A disastrous HPOZ

Every day, I drive to work along Washington and then up Hoover and then Alvarado to Beverly.

As I drive up Hoover, my attention is always drawn to the beautiful old Victorian and Craftsmen homes in that part of town. It’s always sad, though, because the few that remain are on horribly ugly streets surrounded by exactly the same kind of cheap, awful buildings and terrible signage you see in every poor part of LA. [Note on 5/27/2014: The words I used above were, in retrospect, pretty insensitive. It is easy to read them as an indictment of the people who live in working class neighborhoods, when I meant them as a description of what happens when government and private capital disinvest. If you’re interested in how I came to this realization, please read this post.]

Yes, those remaining buildings are beautiful, so I understand the impulse that drove the city to create the Historic Preservation Overlay Zone designed to protect those buildings in the area east of Hoover, north of Washington, south of Pico and west of the 110. But it was still an absolutely horrible decision.

Think about what’s going on downtown right now. There are 4,000 apartment being built with another 10,000 in various stages of permitting. Plus, office and retail players are moving in to provide work space and the kind of amenities residents love.

That area to the west of the 110 should eventually get better, because you can’t have downtown be great and the area just next to it be a total disaster.

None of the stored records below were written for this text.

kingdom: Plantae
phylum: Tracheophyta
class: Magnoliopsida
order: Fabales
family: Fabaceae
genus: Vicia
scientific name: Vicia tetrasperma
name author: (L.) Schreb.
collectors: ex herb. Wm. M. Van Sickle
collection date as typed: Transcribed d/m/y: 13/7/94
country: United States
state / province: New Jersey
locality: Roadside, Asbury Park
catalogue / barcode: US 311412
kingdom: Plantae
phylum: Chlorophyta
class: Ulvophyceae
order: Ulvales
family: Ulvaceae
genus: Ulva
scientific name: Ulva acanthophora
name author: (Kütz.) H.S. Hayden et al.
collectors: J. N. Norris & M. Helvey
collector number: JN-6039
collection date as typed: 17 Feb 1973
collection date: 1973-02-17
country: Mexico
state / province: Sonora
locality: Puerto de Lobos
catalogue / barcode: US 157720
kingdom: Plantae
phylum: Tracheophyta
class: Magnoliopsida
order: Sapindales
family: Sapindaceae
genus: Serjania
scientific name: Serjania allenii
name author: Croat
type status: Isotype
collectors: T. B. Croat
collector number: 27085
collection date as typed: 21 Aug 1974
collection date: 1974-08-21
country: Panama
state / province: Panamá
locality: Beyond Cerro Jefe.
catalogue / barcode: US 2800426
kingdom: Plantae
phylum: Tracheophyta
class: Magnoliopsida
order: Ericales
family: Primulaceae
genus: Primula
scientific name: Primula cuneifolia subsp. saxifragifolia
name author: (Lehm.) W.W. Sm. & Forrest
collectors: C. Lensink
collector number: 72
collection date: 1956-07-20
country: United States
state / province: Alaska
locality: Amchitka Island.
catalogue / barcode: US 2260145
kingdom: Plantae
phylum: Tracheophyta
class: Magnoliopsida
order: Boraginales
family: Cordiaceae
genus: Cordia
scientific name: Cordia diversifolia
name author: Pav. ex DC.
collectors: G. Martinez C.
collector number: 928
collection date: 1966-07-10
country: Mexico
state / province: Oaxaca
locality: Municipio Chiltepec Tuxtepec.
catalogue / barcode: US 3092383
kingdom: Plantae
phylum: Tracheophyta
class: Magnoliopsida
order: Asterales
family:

But the HPOZ is going to cause major, major problems.

Why? An HPOZ acts as a major check on development, because:

  1. You can’t demolish the structures that contribute to the historical designation. This means those old Victorians have to stay… but they’re totally not suited to the area, which is practically screaming out for dense, multifamily development.
  2. If you want to renovate a “contributing structure”, you’re forced to go through a byzantine city process that dictates everything down to the color of the paint you can use. So, our brand of aggressive re-positioning is handicapped, because we’re severely limited in how we can re-shape the buildings. Without access to the full bag of tricks, the achievable rents are much lower, making renovating these properties pretty much a non-started.

If you can’t fix them up and you can’t tear them down, what you have left is a major, permanent brake on development in an area which is absolutely critical to the continuing transformation of the city.

I love beautiful old buildings as much as the next guy (fixing them up is my life’s work!) and there are examples of HPOZs that work OK (Angelino Heights comes to mind). But this one doesn’t. And a few old, dilapidated buildings ought not to stand in the way of the dense, multi-unit housing that LA so desperately needs.